The Journal of Neuroscience reported a few days ago that researchers from King’s College Institute of Psychiatry in London have used brain scans to correctly identify adult males with Autism Spectrum Disorder with a 90 percent success rate.
The brains of individuals with autism were found to have different patterns of thickness in the grey matter (the densely packed neural tissue of the cerebral cortex) when compared to the brains of control subjects. The differences were found in regions that handle language and behavior.
The researchers’ next step is to test the scans with children, hoping that this quick, objective measure could eventually be used to diagnose kids on the autism spectrum.
A 90 percent success rate for diagnosing autism—pretty good, right? But not so fast.As pointed out in an article in the Guardian’s science blog, a 90 percent success rate sounds accurate, but it actually translates into a very high “false positive” rate when you factor in the incidence of autism (around one percent). The example given showed that in a population of 10,000, around 2,000 children would be falsely diagnosed with autism using this test.
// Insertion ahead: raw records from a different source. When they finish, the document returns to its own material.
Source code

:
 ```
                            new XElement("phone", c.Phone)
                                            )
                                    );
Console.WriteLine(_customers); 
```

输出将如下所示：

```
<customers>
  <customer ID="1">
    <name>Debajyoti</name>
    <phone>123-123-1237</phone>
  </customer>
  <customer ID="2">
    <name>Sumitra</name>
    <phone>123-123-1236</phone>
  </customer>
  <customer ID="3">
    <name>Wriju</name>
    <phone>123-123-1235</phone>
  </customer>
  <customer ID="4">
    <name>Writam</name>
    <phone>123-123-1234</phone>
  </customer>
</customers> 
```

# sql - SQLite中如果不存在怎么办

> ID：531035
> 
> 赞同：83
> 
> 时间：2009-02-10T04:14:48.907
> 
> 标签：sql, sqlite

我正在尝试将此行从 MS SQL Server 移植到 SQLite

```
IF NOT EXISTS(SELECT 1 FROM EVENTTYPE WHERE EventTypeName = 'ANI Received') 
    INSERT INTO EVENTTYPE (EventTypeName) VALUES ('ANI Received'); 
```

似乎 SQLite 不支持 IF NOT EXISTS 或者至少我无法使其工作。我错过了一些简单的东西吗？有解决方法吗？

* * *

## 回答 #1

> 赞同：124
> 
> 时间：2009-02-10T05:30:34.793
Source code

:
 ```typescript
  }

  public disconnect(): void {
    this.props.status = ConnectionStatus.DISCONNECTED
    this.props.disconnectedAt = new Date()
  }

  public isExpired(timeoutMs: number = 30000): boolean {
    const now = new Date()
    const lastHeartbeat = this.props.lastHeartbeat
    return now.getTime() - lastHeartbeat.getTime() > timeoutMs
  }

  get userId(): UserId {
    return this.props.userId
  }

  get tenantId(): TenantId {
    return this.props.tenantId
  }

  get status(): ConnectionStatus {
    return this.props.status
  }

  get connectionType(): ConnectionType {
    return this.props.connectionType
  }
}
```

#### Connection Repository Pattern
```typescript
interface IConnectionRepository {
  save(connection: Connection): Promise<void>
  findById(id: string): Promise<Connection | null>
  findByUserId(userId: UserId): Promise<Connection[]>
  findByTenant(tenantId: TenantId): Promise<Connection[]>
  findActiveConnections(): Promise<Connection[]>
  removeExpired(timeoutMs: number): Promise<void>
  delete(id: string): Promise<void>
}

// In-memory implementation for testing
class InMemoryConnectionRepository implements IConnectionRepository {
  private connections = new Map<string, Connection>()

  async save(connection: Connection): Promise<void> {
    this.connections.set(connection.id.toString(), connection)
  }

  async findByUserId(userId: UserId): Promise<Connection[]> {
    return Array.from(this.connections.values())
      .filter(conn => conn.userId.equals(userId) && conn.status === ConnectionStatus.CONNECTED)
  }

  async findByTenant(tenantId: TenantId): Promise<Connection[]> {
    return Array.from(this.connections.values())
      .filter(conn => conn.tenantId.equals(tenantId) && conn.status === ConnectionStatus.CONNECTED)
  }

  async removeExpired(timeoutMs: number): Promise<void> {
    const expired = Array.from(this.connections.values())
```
Of course it would be amazing if children could be diagnosed in the first year of life instead of the preschool years, as many kids are. But if there ever proves to be a quick, accurate biological test for autism, it’s going to be a while down the road. As I describe in my recent column on the causes of autism, the disorder is so much more complicated and varied than we realize—hundreds of genes could be involved and in a different mixture depending on the child. Unlikely that a simple test of any kind could pick up on something so complex.